Finally posting our birth story! Sorry so long...
I did end up being induced. This was my second induction so I *thought* I knew what to expect but it ended up being so different. But in such a good way.
We were scheduled for induction on Monday. We went to hospital at 7am and got hooked up to the usual monitors. I was only dilated to 1cm and 0% effaced. I got the cervidil and DH and I settled in for a long day. We actually had a good day despite being in the hospital setting. We read. We napped. We watched some movies. We talked. It was QUIET compared to our home full of toddler squeals, cries and laughter and we were amazed just how terribly much we missed the girls. End of day and I had made no progress. Despite our distance, the doc encouraged us to go home for the night to see the kids and rest. As soon as I got home the contractions hit and stuck around most of the evening. But it was good to be home.
Tuesday I called hospital and they were booked. Hung out with the girls all day and did nothing. Had a few contractions.

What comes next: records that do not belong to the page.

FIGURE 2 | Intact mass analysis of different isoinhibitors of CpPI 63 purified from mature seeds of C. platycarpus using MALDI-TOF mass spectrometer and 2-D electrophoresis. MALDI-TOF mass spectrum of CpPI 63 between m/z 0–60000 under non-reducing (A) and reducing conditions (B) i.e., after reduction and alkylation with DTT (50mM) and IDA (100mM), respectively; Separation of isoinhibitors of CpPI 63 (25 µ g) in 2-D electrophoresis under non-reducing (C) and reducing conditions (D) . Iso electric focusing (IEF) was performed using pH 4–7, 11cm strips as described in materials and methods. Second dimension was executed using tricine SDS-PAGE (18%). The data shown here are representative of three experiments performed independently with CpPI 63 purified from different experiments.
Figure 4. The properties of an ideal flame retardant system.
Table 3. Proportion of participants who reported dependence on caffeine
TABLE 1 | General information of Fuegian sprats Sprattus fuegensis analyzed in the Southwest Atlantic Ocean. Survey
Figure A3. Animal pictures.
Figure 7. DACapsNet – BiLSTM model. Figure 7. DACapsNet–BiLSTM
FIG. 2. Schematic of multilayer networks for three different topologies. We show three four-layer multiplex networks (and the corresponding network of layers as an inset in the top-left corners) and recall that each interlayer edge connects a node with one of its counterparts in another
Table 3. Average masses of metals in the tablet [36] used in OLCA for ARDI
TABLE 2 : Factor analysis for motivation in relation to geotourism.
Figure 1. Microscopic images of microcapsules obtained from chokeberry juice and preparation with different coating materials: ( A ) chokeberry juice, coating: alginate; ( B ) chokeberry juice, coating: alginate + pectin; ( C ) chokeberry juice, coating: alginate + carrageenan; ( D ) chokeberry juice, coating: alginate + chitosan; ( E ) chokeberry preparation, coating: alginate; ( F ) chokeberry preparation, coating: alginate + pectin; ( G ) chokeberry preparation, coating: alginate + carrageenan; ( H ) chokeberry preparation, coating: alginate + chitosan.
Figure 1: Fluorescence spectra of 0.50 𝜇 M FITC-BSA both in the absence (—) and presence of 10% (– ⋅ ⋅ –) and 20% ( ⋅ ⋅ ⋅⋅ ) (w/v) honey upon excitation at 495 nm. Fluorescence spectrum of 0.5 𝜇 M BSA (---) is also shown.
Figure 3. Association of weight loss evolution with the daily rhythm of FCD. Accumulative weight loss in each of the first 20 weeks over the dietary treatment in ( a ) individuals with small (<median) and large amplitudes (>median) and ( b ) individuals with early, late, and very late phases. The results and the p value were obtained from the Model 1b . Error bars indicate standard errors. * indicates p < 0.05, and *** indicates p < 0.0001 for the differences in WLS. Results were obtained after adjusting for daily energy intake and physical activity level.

Wednesday they had room so off we went again. I sobbed the entire hour ride in. I was already missing the girls and didnt want to be away from them again. It was a beautiful morning and DH put some music on the radio and I snapped out of my funk. Got to the hospital and was put on monitors. Cervidil was put in again b/c I was still only slightly dilated and not effaced. About an hour after it was inserted the doc rushed in and removed it b/c the contractions were so strong and constant they were afraid of my uterus being hyper stimulated. We stayed all day and I had contractions but nothing too uncomfortable. Again, end of day and I hadnt had much progress so I was offered a bed or I could go home. We opted to leave to see the girls and get some rest.
Thursday I called again. They had room. We made the drive and it was a much different drive. I knew I would be facing pitocin so I knew (or hoped) I would be holding my baby sometime that day. Despite facing the pitocin, I was excited to get there and get the nasty pitocin just so we could meet our baby.
Doc checked me when we got there and I was 3CM and 50% effaced. A bit of progess I suppose. I was contracting so they held off on the pitocin. I had pit with my first labor and it was a hellish experience. Doc knew I wanted to avoid that again. 11am and pit was finally started. Ctx started right away. 1130 and my water broke. What an amazing feeling. I never felt it like that before. The staff left me alone pretty much to labor as I wanted with a bit of monitoring here and there.
I had a huge mug of RRL tea with lunch. Half way through the tea and my ctx went from breathable to WOW. All of the sudden I had severe back labor and felt as though my back was breaking. I had this with my first labor and it lasted for two days. And it ended with two hours of pushing.
230pm and OB checked me and I was 4CM and 50%. I caved and asked for the epidural. All I could do was remember my first labor and how hard it was and how long it lasted. The epidural didnt show up until 4:00. By then, I was moaning and singing and making noises I didnt think I could make. I was shaking and shivering and sweating all at once. The nurse helped me sit for the epidural and all of the sudden I felt my baby come down. My body was pushing without my help. It was too late for the epidural.
The OB checked me and the baby was right there. One push and his head was out. Another push and his body was out. It was AMAZING! I did it! The most amazing part was he was on my chest as soon as he came out. I didnt have that with my other two. They were whisked right away. I held him and cried with him. He nursed before the placenta was even delivered. He was 8lbs 12oz. at birth and 21.5" long. He is just perfect!!!
So I went from 4cm to delivery in an hour and a half. So much different than my first labor which was two days of pitocin. I do believe the RRL had a huge impact on this. I experienced sensations and pain that I had never felt before. With my first two labors, I had epidurals when I was 4CM so I never felt transistion. I only wish I had realized what I was feeling was transition so I would have known the end was in sight.
If you had asked me immediately after his birth if we were having more, I would have said no way. I cant go through that again. But alas, I am so in love with this little guy that I have almost forgotten the pain. His big sisters are in love as well. He is nursing like a champ and a great sleeper.
Congrats to everyone on the births of their babies!